Assuming you wish to return to your car at some point, you’re going to have to be able to come back the way you came, and with kitesurfing you simply send the kite the other way and swap the back of the board for the front by shifting your weight; there is no need to turn it around. As windsurfers use directional boards, or boards that only go one way, riders must turn the entire rig around, and this involves much dexterity and skill to master. It is also necessary for the rider to rotate around the sail, which when seen being done, is impressive.
The bit in between is pretty relaxed on both. When cruising in a straight line, the key is to trust your harness, learn back against the pull of the sail or kite, and enjoy the ride.
In terms of tricks and treats to develop into, kitesurfing comes out on top, this largely due to it’s smaller board size, the distance of the kite to the rider, and the impressive jumping potential. That’s not to say that windsurfers can’t get some serious air and do some head spinning flips with some strong wind and decent waves.
Mainly due to the reasons explained in the development section, windsurfing does require a reasonable amount of strength. Sheeting in, and lowering and raising the sail, which is necessary when on the turn, requires a good bit of core grit. Kitesurfing in comparison has a lighter touch on the control of the kite, as almost all of the power is directed through a waist harness, and there is no need for any complex rotations when changing direction. As such, kitesurfing has no prerequisite for strength or fitness. Being a competent swimmer is essential for both.
The key here is knowing how to use the equipment correctly; as long as this is guaranteed by the rider, both of these sports are safe. The potential for things to go wrong is greater in kitesurfing. This is mainly because the power source is 25 meters away from the rider, as opposed to directly in front. In windsurfing you can simply let go of the sail to de-power. The process in kitesurfing is also very simple and effective, but if it the process is not understood correctly, or is disabled due to a bad setup, the consequences can be considerable. That is why having lessons is a must; so the student can learn and practice these procedures in a controlled, risk free way.
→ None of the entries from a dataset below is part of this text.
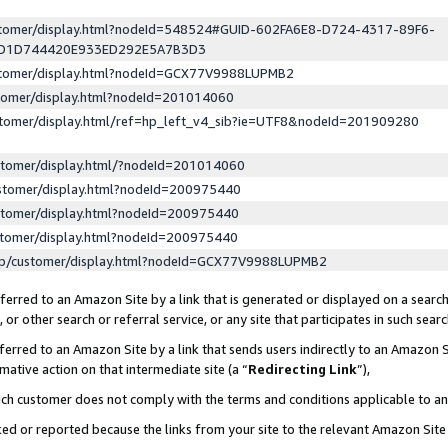
ustomer/display.html?nodeId=548524#GUID-602FA6E8-D724-4317-89F6-
ED1D744420E933ED292E5A7B3D3
ustomer/display.html?nodeId=GCX77V9988LUPMB2
stomer/display.html?nodeId=201014060
stomer/display.html/ref=hp_left_v4_sib?ie=UTF8&nodeId=201909280
stomer/display.html/?nodeId=201014060
stomer/display.html?nodeId=200975440
stomer/display.html?nodeId=200975440
stomer/display.html?nodeId=200975440
lp/customer/display.html?nodeId=GCX77V9988LUPMB2
erred to an Amazon Site by a link that is generated or displayed on a search
or other search or referral service, or any site that participates in such sear
erred to an Amazon Site by a link that sends users indirectly to an Amazon Si
mative action on that intermediate site (a “
Redirecting Link
”),
uch customer does not comply with the terms and conditions applicable to a
cked or reported because the links from your site to the relevant Amazon Sit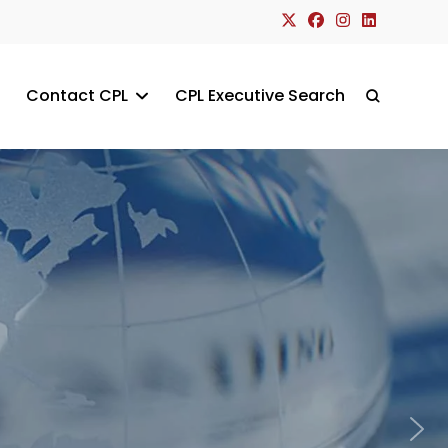
Contact CPL
CPL Executive Search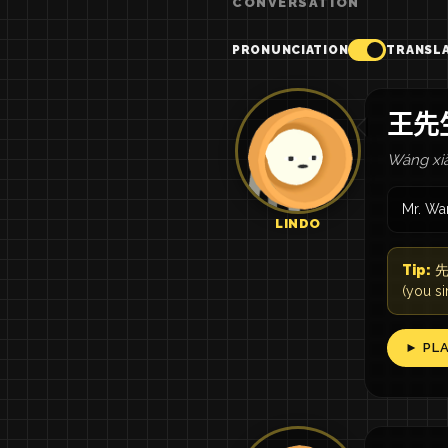
CONVERSATION
PRONUNCIATION
TRANSL
王先
Wáng xiā
Mr. Wa
LINDO
Tip:
先生
(you s
► PL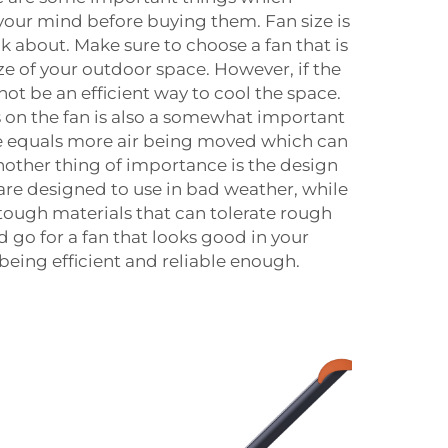
our mind before buying them. Fan size is
ink about. Make sure to choose a fan that is
ze of your outdoor space. However, if the
l not be an efficient way to cool the space.
 on the fan is also a somewhat important
re equals more air being moved which can
nother thing of importance is the design
 are designed to use in bad weather, while
tough materials that can tolerate rough
 go for a fan that looks good in your
being efficient and reliable enough.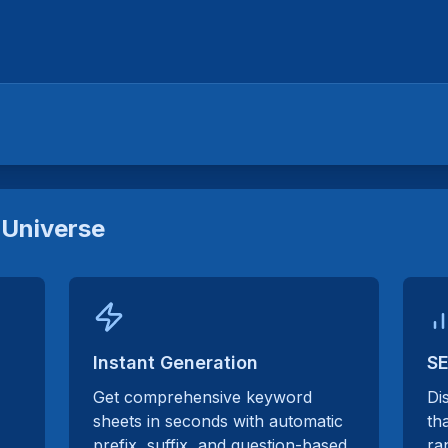
Universe
Instant Generation
SE
Get comprehensive keyword
Di
sheets in seconds with automatic
th
prefix, suffix, and question-based
ra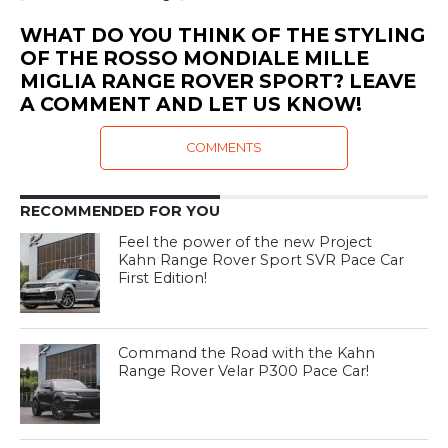
WHAT DO YOU THINK OF THE STYLING
OF THE ROSSO MONDIALE MILLE
MIGLIA RANGE ROVER SPORT? LEAVE
A COMMENT AND LET US KNOW!
COMMENTS
RECOMMENDED FOR YOU
Feel the power of the new Project
Kahn Range Rover Sport SVR Pace Car
First Edition!
Command the Road with the Kahn
Range Rover Velar P300 Pace Car!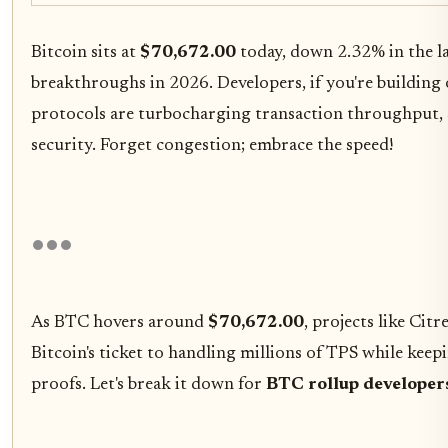
Bitcoin sits at
$70,672.00
today, down 2.32% in the las
breakthroughs in 2026. Developers, if you're buildin
protocols are turbocharging transaction throughput, s
security. Forget congestion; embrace the speed!
As BTC hovers around
$70,672.00
, projects like Ci
Bitcoin's ticket to handling millions of TPS while kee
proofs. Let's break it down for
BTC rollup developer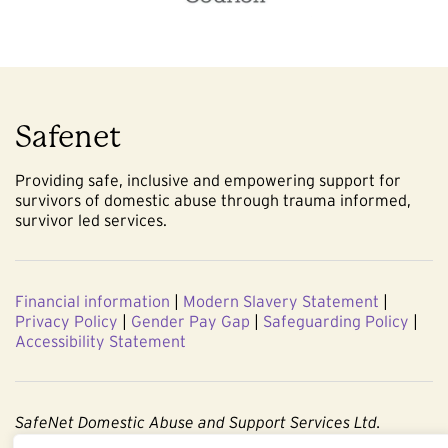
Safenet
Providing safe, inclusive and empowering support for
survivors of domestic abuse through trauma informed,
survivor led services.
Financial information
|
Modern Slavery Statement
|
Privacy Policy
|
Gender Pay Gap
|
Safeguarding Policy
|
Accessibility Statement
SafeNet Domestic Abuse and Support Services Ltd.
Company No. 3860803. Registered Charity No. 1091544.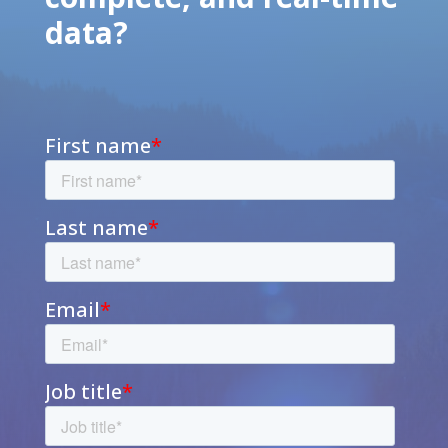
data?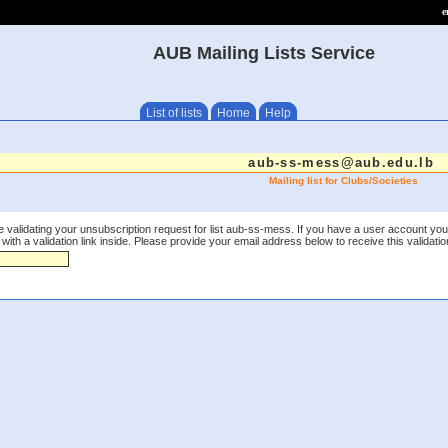
e
AUB Mailing Lists Service
List of lists
Home
Help
aub-ss-mess@aub.edu.lb
Mailing list for Clubs/Societies
 validating your unsubscription request for list aub-ss-mess. If you have a user account you
th a validation link inside. Please provide your email address below to receive this validation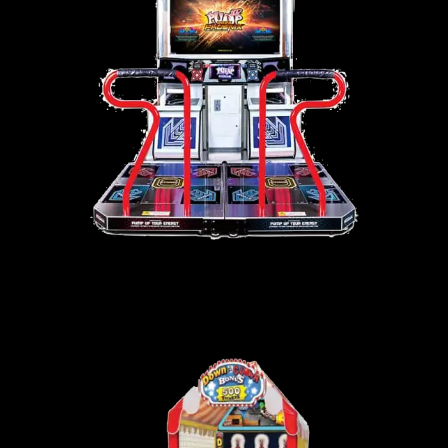
PUMP IT UP – PHOENIX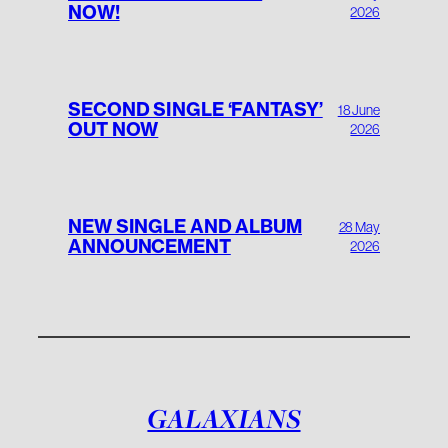
NOW!
2026
SECOND SINGLE ‘FANTASY’
18 June
OUT NOW
2026
NEW SINGLE AND ALBUM
28 May
ANNOUNCEMENT
2026
GALAXIANS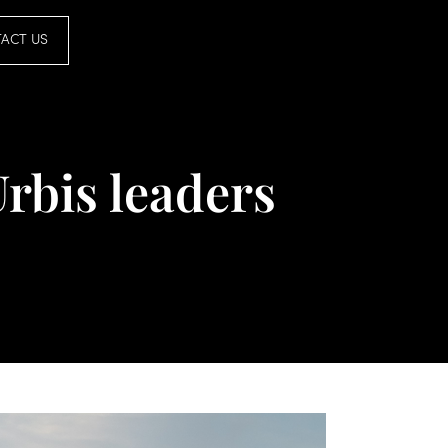
ACT US
Urbis leaders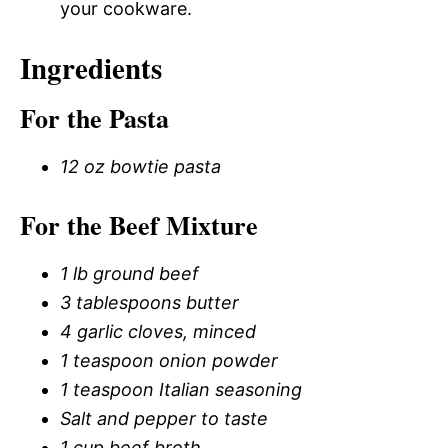
your cookware.
Ingredients
For the Pasta
12 oz bowtie pasta
For the Beef Mixture
1 lb ground beef
3 tablespoons butter
4 garlic cloves, minced
1 teaspoon onion powder
1 teaspoon Italian seasoning
Salt and pepper to taste
1 cup beef broth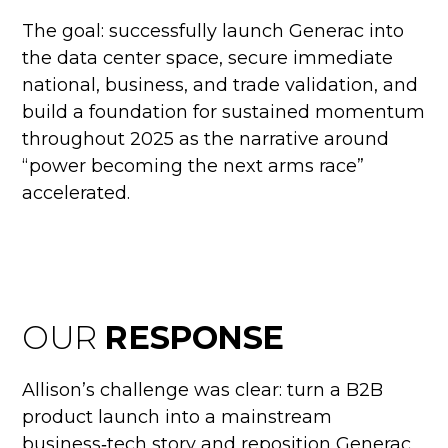
The goal: successfully launch Generac into
the data center space, secure immediate
national, business, and trade validation, and
build a foundation for sustained momentum
throughout 2025 as the narrative around
“power becoming the next arms race”
accelerated.
OUR
RESPONSE
Allison’s challenge was clear: turn a B2B
product launch into a mainstream
business‑tech story and reposition Generac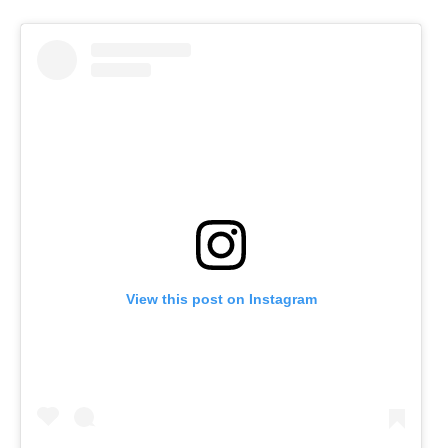
View this post on Instagram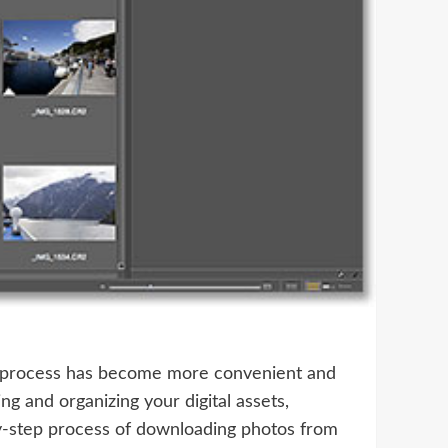
he process has become more convenient and
g and organizing your digital assets,
by-step process of downloading photos from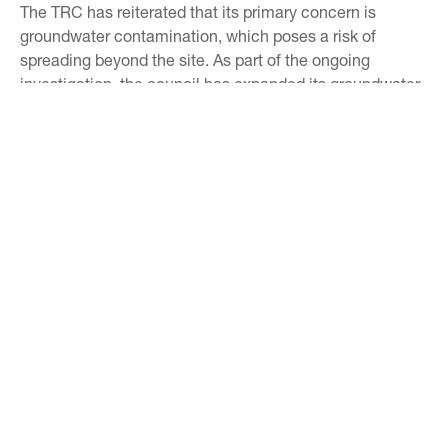
The TRC has reiterated that its primary concern is
groundwater contamination, which poses a risk of
spreading beyond the site. As part of the ongoing
investigation, the council has expanded its groundwater
monitoring network, but questions remain about whether
additional soil testing should be conducted in adjacent
areas like Centennial Park.
This rediscovered report is a critical piece of the puzzle
in understanding the environmental impact of the
Paritūtū site. Its findings underscore the importance of
transparency and thorough investigation in managing
contaminated sites. As the cleanup process continues,
the report will likely play a pivotal role in shaping the
future of environmental remediation efforts at this
controversial location.
TAGS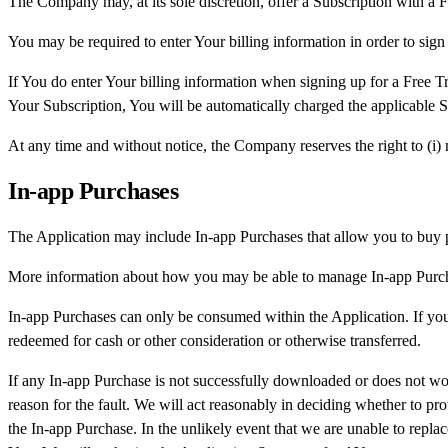
The Company may, at its sole discretion, offer a Subscription with a Fr
You may be required to enter Your billing information in order to sign 
If You do enter Your billing information when signing up for a Free Tr
Your Subscription, You will be automatically charged the applicable Su
At any time and without notice, the Company reserves the right to (i) mo
In-app Purchases
The Application may include In-app Purchases that allow you to buy p
More information about how you may be able to manage In-app Purchas
In-app Purchases can only be consumed within the Application. If you
redeemed for cash or other consideration or otherwise transferred.
If any In-app Purchase is not successfully downloaded or does not work
reason for the fault. We will act reasonably in deciding whether to pr
the In-app Purchase. In the unlikely event that we are unable to repla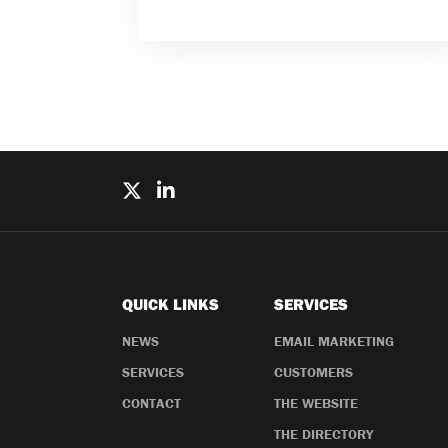
QUICK LINKS
SERVICES
NEWS
EMAIL MARKETING
SERVICES
CUSTOMERS
CONTACT
THE WEBSITE
THE DIRECTORY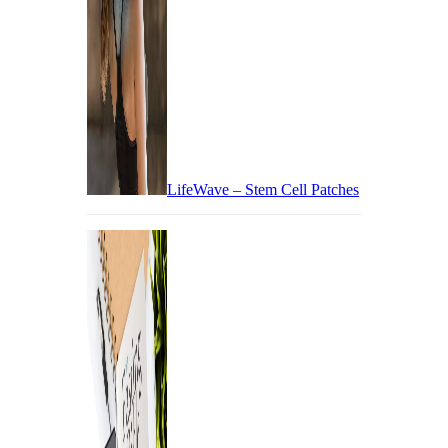
LifeWave – Stem Cell Patches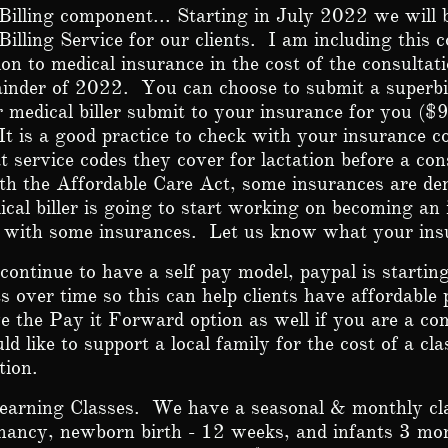
Billing component... Starting in July 2022 we will b
Billing Service for our clients. I am including this c
on to medical insurance in the cost of the consultati
inder of 2022. You can choose to submit a superbil
 medical biller submit to your insurance for you ($
It is a good practice to check with your insurance c
 service codes they cover for lactation before a cons
th the Affordable Care Act, some insurances are d
cal biller is going to start working on becoming an
r with some insurances. Let us know what your ins
continue to have a self pay model, paypal is starting
 over time so this can help clients have affordable
 the Pay it Forward option as well if you are a 
ld like to support a local family for the cost of a cla
ation.
earning Classes. We have a seasonal & monthly cla
nancy, newborn birth - 12 weeks, and infants 3 mo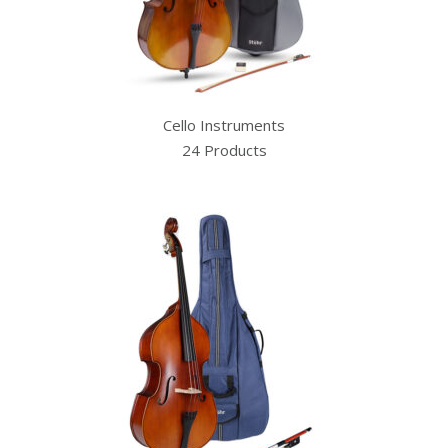
Cello Instruments
24 Products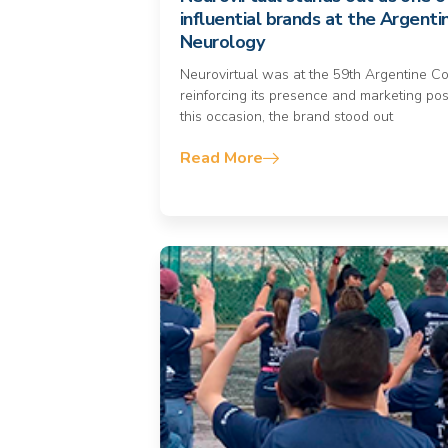
influential brands at the Argenti
Neurology
Neurovirtual was at the 59th Argentine C
reinforcing its presence and marketing pos
this occasion, the brand stood out
Read More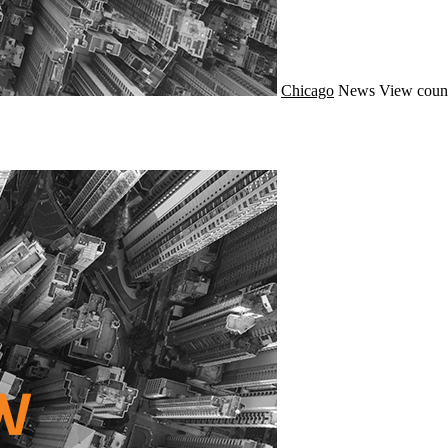
Chicago
News
View coun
So what about the gear? This is where kitesurfing really shines. Everything that you need can be simply packed down into a large backpack, slung onto your shoulders and taken back on the bus. When broken down a windsurfing rig is more considerable and necessitates the need for a van or sizeable car. Of course this won’t be a problem if you have one of these.
Both sports require the same set of conditions. With the recent advent of ultra light foil kites and super efficient boards, kitesurfing can be done in winds as low as 8 knots, and windsurfing claims similar speeds of winds as a minimum requirement. Onshore winds are the sensible choice of direction, as are spacious beaches that have been specifically designated for such sports. Windsurfing is not so dependant on low tide as these is no landing or launching procedure, though low tides are a good idea as a safety precaution. They do need to be able to walk in the sea to get their craft deep enough to ride.
So the answer to the question is kitesurfing easier than windsurfing is a little like the skiing/snowboarding comparison. Windsurfing, like skiing, is easy to get going on, but more challenging to develop in, whilst kitesurfing, like snowboarding, is trickier to get riding on, but easier to progress in once you start putting in turns and developing a more dynamic ride. Both these sports are an absolute blast, as what they both come down to is shooting across the surface of the sea at wicked speeds – I don’t think to call that biblical is an exaggeration.